If both actions don’t fix the situation or give a clear idea of what is the source of the issue I will upload the logs.
Regards,
Douglas
Hello,
With the -vvv
option it was possible to notice that the errors have some patterns, like only when accessing indexes and reaching out to the local node where the backup is run.
[...]
2021-10-18 02:10:01,331: mt Starting new HTTP connection (1): node-001.company
2021-10-18 02:10:17,894: mt "GET /getIndexMetadata?bucket=A-00-3 HTTP/1.1" 500 138
2021-10-18 02:10:17,895: mt ['Internal server error, please retry your request']
[...]
2021-10-18 02:39:03,577: mt Starting new HTTP connection (1): node-001.company
2021-10-18 02:39:17,737: mt "GET /getIndexMetadata?bucket=bucketB-00-1 HTTP/1.1" 500 138
2021-10-18 02:39:17,738: mt ['Internal server error, please retry your request']
[...]
2021-10-18 03:15:53,015: mt Starting new HTTP connection (1): node-001.company
2021-10-18 03:16:03,138: mt "GET /getIndexMetadata?bucket=bucketB-00-3 HTTP/1.1" 500 138
2021-10-18 03:16:03,138: mt ['Internal server error, please retry your request']
[...]
About the log collection, this is a community edition Couchbase and I couldn’t find the log redaction option in the UI so I collected through the cli utility.

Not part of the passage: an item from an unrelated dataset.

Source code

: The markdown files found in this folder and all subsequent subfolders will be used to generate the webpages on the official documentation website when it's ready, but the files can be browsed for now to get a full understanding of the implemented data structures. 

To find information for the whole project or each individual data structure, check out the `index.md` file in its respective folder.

Where can I make the logs available?
Thank you again @Kevin.Cherkauer and @jamesl33.
@dopessoa You can upload logs by replying and selecting the upload icon in the toolbar on the reply window – on mine it’s the seventh from the left and looks like a horizontal rectangle with an upward pointing arrow coming out of it.
Hi @Kevin.Cherkauer, I have noticed that the logs have information that for me it’s sensitive like hostnames, IP addresses and bucket names. Is there any way to redact those?
@dopessoa There is not a Couchbase-provided tool to redact the logs. The forums are public, so if there is sensitive information in your logs then you should not upload them here unless you have already redacted them satisfactorily. (Note the paid versions of Couchbase have a way to upload logs privately to an internal location in Couchbase rather than this forum.)